FakeStream implementation#435
snuyanzin merged 6 commits into
datafaker-net:mainfrom
NarekDW:feature/fake-stream

Conversation

@NarekDW

@NarekDW NarekDW commented Oct 14, 2022

Copy link
Copy Markdown
Contributor

This is the FakeStream simple implementation.
But I have a few doubts here:

  1. Is it worth to move FakeStream and FakeCollection classes to separate folder (like util) ?
  2. For now it doesn't support operations like
    Format.toCsv(FakeStream.Builder...) and Format.toJson(FakeStream.Builder...)
    as it (Csv and Json classes in particular) was designed for FakeCollection only and it will take much effort (and much redundant and similar code) to add such an ability. What do you think, how could we improve the code and avoid of writing a lot of similar code? Probably to add some new level of abstraction? Or adding some converter function, which could convert FakeStream to FakeCollection and the pass collection to the functions like Format.toCsv(FakeStream.Builder...) and Format.toJson(FakeStream.Builder...) ?
  3. Also, do we need a common interface or abstract class for FakeCollection and FakeStream, as them contain quite similar API? From my point of view, here we don't need common interface, as in fact them belong to different subjects...

@codecov-commenter

codecov-commenter commented Oct 14, 2022

Copy link
Copy Markdown

⚠️ Please install the 'codecov app svg image' to ensure uploads and comments are reliably processed by Codecov.

Codecov Report

Attention: Patch coverage is 86.44068% with 16 lines in your changes missing coverage. Please review.

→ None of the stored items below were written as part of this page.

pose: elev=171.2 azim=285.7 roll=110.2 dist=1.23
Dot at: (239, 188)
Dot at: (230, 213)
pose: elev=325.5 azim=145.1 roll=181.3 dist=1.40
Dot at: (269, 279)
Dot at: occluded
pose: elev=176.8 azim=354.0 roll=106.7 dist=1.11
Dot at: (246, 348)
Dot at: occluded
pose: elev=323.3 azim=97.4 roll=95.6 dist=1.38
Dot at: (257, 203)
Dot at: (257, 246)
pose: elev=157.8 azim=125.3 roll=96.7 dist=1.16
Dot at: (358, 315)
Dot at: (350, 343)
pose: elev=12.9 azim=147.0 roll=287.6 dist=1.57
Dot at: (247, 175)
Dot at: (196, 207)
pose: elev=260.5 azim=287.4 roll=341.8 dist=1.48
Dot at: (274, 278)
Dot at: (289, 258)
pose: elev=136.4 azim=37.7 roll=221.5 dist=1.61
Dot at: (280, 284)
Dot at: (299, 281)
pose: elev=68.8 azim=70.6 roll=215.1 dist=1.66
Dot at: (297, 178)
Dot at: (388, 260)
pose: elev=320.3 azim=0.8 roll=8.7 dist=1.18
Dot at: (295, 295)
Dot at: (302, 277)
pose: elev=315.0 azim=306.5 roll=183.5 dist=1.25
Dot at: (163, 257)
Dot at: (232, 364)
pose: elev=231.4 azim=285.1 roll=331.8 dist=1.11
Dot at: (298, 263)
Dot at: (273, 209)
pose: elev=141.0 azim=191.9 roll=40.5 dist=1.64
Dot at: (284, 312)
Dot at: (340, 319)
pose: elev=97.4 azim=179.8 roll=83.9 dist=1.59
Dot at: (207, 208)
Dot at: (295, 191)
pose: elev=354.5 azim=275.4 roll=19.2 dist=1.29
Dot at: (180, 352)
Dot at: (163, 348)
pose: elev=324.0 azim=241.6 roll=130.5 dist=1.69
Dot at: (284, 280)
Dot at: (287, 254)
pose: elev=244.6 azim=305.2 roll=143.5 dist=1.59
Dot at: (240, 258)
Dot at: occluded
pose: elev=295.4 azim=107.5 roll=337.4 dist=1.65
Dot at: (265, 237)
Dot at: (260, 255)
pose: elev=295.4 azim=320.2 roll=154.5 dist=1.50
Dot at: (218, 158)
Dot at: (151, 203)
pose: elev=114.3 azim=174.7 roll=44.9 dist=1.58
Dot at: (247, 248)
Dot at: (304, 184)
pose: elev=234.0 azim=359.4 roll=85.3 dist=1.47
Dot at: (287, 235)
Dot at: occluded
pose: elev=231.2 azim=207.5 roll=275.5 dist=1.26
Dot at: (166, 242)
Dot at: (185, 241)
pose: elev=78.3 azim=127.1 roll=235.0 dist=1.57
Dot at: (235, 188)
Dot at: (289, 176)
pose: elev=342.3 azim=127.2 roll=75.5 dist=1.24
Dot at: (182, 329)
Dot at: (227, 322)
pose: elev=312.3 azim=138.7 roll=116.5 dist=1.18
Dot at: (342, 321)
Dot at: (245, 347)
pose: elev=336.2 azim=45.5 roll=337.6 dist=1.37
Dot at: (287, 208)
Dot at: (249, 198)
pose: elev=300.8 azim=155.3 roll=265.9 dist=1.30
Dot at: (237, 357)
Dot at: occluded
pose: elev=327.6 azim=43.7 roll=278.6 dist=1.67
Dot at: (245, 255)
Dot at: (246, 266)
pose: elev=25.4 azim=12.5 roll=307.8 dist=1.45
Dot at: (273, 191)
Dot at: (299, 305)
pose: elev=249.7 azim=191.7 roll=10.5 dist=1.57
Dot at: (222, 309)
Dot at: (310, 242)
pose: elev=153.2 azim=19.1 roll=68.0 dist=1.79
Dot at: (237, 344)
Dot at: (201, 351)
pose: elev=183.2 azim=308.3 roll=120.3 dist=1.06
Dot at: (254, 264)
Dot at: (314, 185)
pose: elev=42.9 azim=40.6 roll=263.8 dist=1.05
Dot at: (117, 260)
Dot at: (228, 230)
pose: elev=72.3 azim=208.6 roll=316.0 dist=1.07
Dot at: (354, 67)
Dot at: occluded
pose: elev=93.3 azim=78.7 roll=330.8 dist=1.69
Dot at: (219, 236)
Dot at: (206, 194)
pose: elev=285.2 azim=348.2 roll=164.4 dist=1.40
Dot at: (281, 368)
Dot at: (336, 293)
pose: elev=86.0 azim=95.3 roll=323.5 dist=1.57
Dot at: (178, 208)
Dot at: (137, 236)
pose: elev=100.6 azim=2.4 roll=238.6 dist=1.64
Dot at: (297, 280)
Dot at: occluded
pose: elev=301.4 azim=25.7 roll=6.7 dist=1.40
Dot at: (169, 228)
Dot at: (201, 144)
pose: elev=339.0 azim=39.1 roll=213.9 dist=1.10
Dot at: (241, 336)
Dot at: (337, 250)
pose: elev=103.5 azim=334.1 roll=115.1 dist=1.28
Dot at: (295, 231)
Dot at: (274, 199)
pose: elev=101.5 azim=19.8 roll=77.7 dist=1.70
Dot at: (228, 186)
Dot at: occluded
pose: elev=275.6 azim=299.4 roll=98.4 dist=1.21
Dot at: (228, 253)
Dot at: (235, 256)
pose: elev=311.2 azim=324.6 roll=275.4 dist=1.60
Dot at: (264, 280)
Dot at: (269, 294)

Project coverage is 93.04%. Comparing base (5f7318f) to head (c5e9e51).
Report is 1140 commits behind head on main.

Files with missing lines Patch % Lines
...in/java/net/datafaker/sequence/FakeCollection.java 81.81% 3 Missing and 1 partial ⚠️
...main/java/net/datafaker/sequence/FakeSequence.java 90.24% 3 Missing and 1 partial ⚠️
...c/main/java/net/datafaker/sequence/FakeStream.java 80.00% 3 Missing and 1 partial ⚠️
src/main/java/net/datafaker/formats/Json.java 85.71% 1 Missing and 1 partial ⚠️
src/main/java/net/datafaker/formats/Csv.java 93.75% 0 Missing and 1 partial ⚠️
...n/java/net/datafaker/providers/base/BaseFaker.java 66.66% 1 Missing ⚠️

❗ Your organization needs to install the Codecov GitHub app to enable full functionality.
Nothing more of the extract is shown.